> [MATERIAL TO PROCESS]:
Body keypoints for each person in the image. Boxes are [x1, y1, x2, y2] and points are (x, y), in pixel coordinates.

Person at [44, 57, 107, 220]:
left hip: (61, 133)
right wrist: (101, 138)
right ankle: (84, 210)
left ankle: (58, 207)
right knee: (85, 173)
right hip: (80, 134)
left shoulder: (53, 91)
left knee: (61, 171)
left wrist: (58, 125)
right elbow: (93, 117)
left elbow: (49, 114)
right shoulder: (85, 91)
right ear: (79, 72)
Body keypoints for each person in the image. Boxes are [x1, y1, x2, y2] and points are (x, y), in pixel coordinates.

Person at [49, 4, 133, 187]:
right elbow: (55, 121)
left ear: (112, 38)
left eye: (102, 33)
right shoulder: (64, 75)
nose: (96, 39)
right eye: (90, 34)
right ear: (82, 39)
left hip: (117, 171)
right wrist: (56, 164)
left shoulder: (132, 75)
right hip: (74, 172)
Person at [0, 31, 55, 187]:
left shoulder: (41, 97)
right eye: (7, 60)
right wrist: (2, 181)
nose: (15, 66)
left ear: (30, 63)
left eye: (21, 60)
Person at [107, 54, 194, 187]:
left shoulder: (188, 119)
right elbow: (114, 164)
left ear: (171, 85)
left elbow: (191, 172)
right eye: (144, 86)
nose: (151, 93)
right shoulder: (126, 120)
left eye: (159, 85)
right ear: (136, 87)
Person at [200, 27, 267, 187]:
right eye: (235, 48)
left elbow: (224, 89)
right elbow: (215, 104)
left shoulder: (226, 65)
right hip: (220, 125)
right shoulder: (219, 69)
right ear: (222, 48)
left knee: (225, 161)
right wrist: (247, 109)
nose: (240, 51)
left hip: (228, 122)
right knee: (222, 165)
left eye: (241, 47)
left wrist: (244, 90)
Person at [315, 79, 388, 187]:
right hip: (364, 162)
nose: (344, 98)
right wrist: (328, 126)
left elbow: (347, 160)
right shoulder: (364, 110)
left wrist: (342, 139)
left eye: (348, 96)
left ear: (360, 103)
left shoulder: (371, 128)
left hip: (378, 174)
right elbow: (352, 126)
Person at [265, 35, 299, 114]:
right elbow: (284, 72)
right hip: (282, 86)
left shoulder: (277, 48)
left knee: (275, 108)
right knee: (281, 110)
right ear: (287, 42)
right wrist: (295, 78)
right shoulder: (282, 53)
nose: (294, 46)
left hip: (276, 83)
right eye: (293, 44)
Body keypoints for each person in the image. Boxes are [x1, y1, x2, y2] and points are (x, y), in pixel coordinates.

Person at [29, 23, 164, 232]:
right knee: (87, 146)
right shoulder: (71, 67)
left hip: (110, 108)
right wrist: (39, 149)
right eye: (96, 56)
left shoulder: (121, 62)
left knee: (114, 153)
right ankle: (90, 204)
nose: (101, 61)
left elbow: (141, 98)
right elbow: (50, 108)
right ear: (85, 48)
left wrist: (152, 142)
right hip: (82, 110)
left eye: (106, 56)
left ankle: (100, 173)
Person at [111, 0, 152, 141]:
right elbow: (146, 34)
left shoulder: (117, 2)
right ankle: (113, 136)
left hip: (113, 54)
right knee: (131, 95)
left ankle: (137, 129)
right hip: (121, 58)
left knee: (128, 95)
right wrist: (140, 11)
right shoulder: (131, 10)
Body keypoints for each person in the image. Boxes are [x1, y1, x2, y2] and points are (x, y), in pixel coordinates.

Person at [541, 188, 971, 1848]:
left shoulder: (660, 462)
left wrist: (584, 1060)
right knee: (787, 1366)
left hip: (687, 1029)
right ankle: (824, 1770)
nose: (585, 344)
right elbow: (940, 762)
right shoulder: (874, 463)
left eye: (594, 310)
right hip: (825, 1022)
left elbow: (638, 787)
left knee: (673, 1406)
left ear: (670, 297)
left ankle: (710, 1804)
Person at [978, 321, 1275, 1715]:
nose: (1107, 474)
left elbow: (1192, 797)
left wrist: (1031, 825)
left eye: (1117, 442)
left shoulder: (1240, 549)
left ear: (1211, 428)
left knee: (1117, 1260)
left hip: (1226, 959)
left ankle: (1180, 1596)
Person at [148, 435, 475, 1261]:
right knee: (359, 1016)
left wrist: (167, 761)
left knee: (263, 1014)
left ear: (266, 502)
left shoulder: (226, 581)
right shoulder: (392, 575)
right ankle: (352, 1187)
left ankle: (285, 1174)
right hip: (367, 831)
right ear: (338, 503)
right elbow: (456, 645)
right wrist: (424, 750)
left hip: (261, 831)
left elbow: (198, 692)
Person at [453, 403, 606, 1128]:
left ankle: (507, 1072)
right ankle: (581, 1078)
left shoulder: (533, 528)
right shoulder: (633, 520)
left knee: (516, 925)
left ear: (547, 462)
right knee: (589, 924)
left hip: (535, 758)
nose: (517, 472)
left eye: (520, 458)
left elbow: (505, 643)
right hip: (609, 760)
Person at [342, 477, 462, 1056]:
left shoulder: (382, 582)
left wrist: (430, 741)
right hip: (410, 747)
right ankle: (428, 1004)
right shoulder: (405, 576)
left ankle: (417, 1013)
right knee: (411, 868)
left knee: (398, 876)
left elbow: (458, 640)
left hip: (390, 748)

> [WHAT YOU SHOULD DO]:
Everything from the first line above up to and including the line that contains "left wrist: (244, 90)" should be printed exactly; please print only that.

> [RESPONSE]:
Body keypoints for each person in the image. Boxes are [x1, y1, x2, y2] and points are (x, y), in pixel coordinates.

Person at [44, 57, 107, 220]:
left hip: (61, 133)
right wrist: (101, 138)
right ankle: (84, 210)
left ankle: (58, 207)
right knee: (85, 173)
right hip: (80, 134)
left shoulder: (53, 91)
left knee: (61, 171)
left wrist: (58, 125)
right elbow: (93, 117)
left elbow: (49, 114)
right shoulder: (85, 91)
right ear: (79, 72)
Body keypoints for each person in the image. Boxes are [x1, y1, x2, y2] and points are (x, y), in pixel coordinates.

Person at [49, 4, 133, 187]:
right elbow: (55, 121)
left ear: (112, 38)
left eye: (102, 33)
right shoulder: (64, 75)
nose: (96, 39)
right eye: (90, 34)
right ear: (82, 39)
left hip: (117, 171)
right wrist: (56, 164)
left shoulder: (132, 75)
right hip: (74, 172)
Person at [0, 31, 55, 187]:
left shoulder: (41, 97)
right eye: (7, 60)
right wrist: (2, 181)
nose: (15, 66)
left ear: (30, 63)
left eye: (21, 60)
Person at [107, 54, 194, 187]:
left shoulder: (188, 119)
right elbow: (114, 164)
left ear: (171, 85)
left elbow: (191, 172)
right eye: (144, 86)
nose: (151, 93)
right shoulder: (126, 120)
left eye: (159, 85)
right ear: (136, 87)
Person at [200, 27, 267, 187]:
right eye: (235, 48)
left elbow: (224, 89)
right elbow: (215, 104)
left shoulder: (226, 65)
right hip: (220, 125)
right shoulder: (219, 69)
right ear: (222, 48)
left knee: (225, 161)
right wrist: (247, 109)
nose: (240, 51)
left hip: (228, 122)
right knee: (222, 165)
left eye: (241, 47)
left wrist: (244, 90)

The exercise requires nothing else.